Core Concepts
The article presents EmSHAP, an energy model-based approach for accurate and efficient estimation of Shapley values to interpret deep learning predictive models. EmSHAP uses a GRU network with a dynamic masking scheme to estimate the conditional probability distributions required for Shapley value calculation, overcoming the limitations of existing methods.
Abstract
The article addresses the challenge of accurately and efficiently estimating Shapley values to interpret deep learning predictive models. The key highlights are:
Existing methods for Shapley value estimation, such as regression-based, sampling-based, and structure model-based approaches, suffer from various limitations in terms of accuracy, efficiency, or applicability.

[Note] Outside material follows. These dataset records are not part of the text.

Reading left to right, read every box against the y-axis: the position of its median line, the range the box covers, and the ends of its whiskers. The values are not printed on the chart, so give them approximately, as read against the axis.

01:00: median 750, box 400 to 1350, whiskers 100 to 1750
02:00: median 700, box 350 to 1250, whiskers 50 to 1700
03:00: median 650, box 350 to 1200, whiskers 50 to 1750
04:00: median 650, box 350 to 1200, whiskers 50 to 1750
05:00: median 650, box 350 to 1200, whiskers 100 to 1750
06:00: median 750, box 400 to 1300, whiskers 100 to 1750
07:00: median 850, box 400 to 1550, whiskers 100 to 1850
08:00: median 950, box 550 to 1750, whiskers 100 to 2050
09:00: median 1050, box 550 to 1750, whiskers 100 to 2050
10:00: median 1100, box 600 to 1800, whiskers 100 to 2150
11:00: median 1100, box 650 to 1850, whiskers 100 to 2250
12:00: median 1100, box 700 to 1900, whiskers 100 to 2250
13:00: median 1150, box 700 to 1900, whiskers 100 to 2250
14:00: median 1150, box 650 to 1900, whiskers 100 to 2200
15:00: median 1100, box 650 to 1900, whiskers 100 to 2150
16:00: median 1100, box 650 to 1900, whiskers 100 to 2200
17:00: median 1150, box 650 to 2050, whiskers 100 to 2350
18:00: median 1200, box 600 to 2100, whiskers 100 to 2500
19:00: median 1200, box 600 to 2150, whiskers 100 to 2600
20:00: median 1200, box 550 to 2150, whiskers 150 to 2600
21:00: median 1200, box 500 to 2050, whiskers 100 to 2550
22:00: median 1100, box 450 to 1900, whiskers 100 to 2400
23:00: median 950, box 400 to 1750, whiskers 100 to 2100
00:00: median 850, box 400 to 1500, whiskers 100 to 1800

The authors propose EmSHAP, an energy model-based approach that can effectively approximate the expectation of the Shapley contribution function under arbitrary subsets of features.
EmSHAP uses a GRU network to estimate the proposal conditional distribution, which eliminates the impact of feature ordering on the estimation accuracy. A dynamic masking scheme is also introduced to improve the generalization ability.
Theoretical analysis is provided to show that EmSHAP achieves tighter error bounds compared to state-of-the-art methods like KernelSHAP and VAEAC, leading to higher estimation accuracy.
Case studies on medical and industrial applications demonstrate that EmSHAP exhibits enhanced estimation accuracy without compromising efficiency.
Stats
The article does not provide any specific numerical data or metrics to support the key claims. The analysis is primarily based on theoretical derivations and comparisons with existing methods.
Quotes
The article does not contain any direct quotes that are particularly striking or support the key arguments.